INSTRUCTION
The entries below are to be repeated exactly, with the pictures left out.

==== INPUT RECORDS

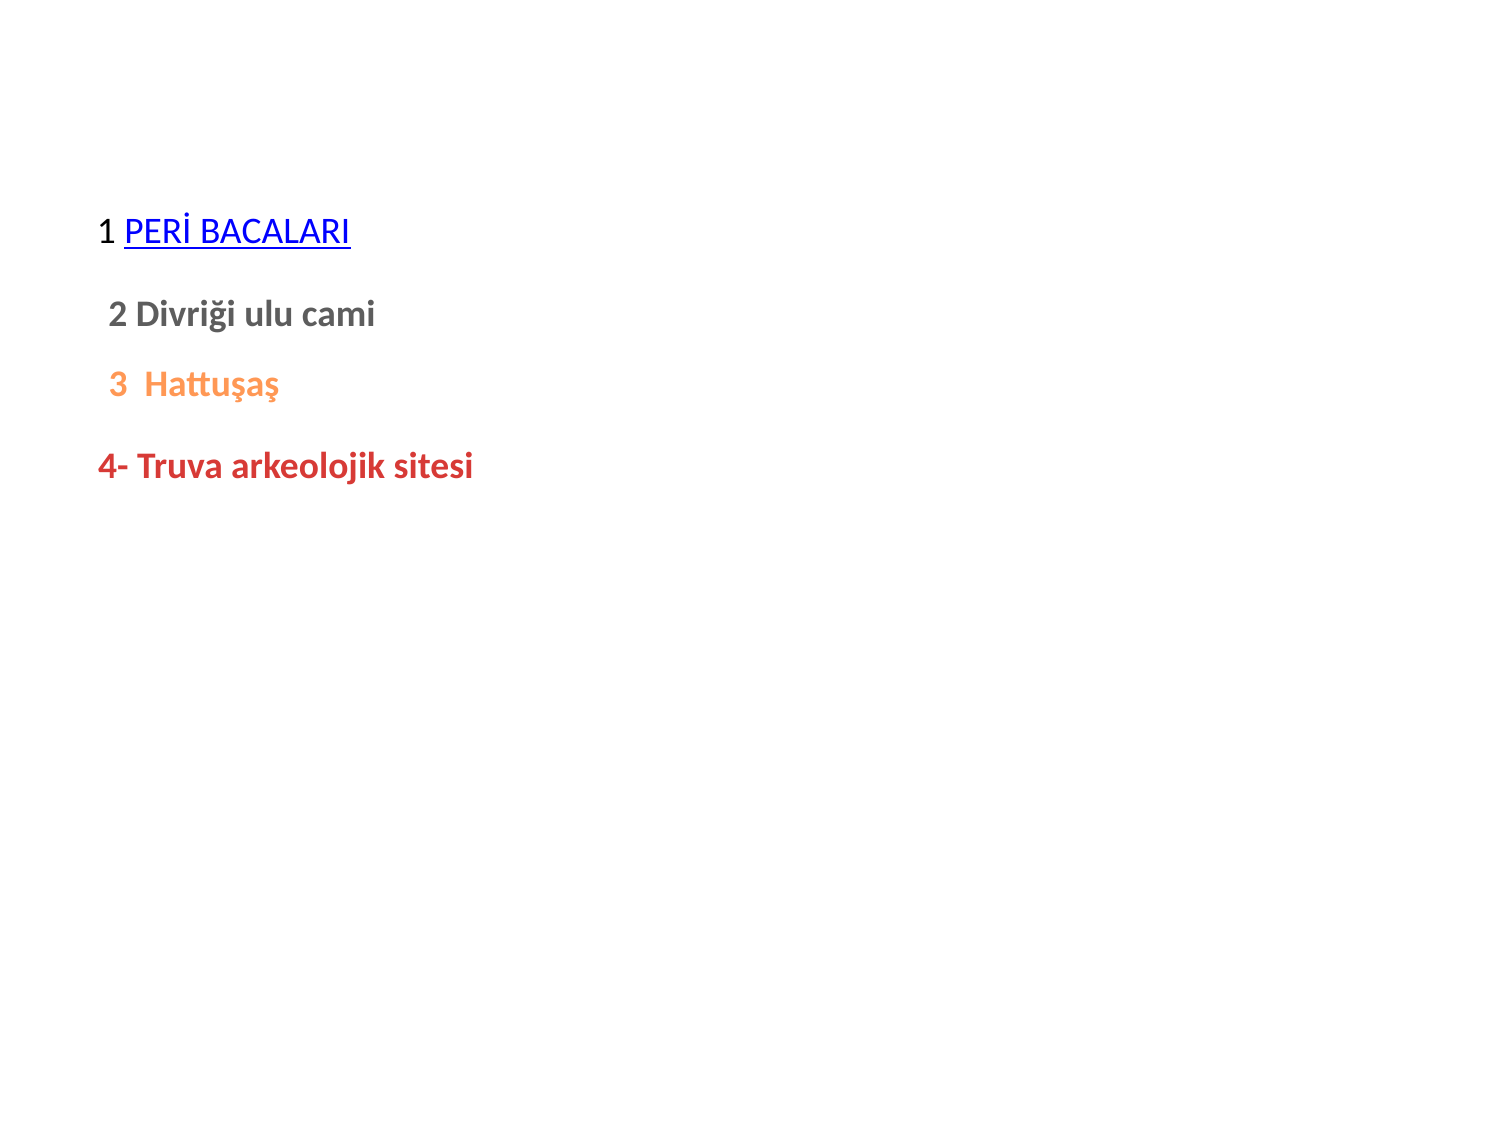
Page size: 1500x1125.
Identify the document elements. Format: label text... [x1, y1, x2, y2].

text_box 1 PERİ BACALARI [82, 199, 750, 259]
text_box 2 Divriği ulu cami [93, 281, 680, 341]
text_box 3 Hattuşaş [93, 351, 387, 412]
text_box 4- Truva arkeolojik sitesi [83, 433, 490, 494]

========

EXERCISE OUTPUT
Page size: 1500x1125.
Identify the document elements. Format: label text... [x1, y1, x2, y2].

text_box 1 PERİ BACALARI [82, 199, 750, 259]
text_box 2 Divriği ulu cami [93, 281, 680, 341]
text_box 3 Hattuşaş [93, 351, 387, 412]
text_box 4- Truva arkeolojik sitesi [83, 433, 490, 494]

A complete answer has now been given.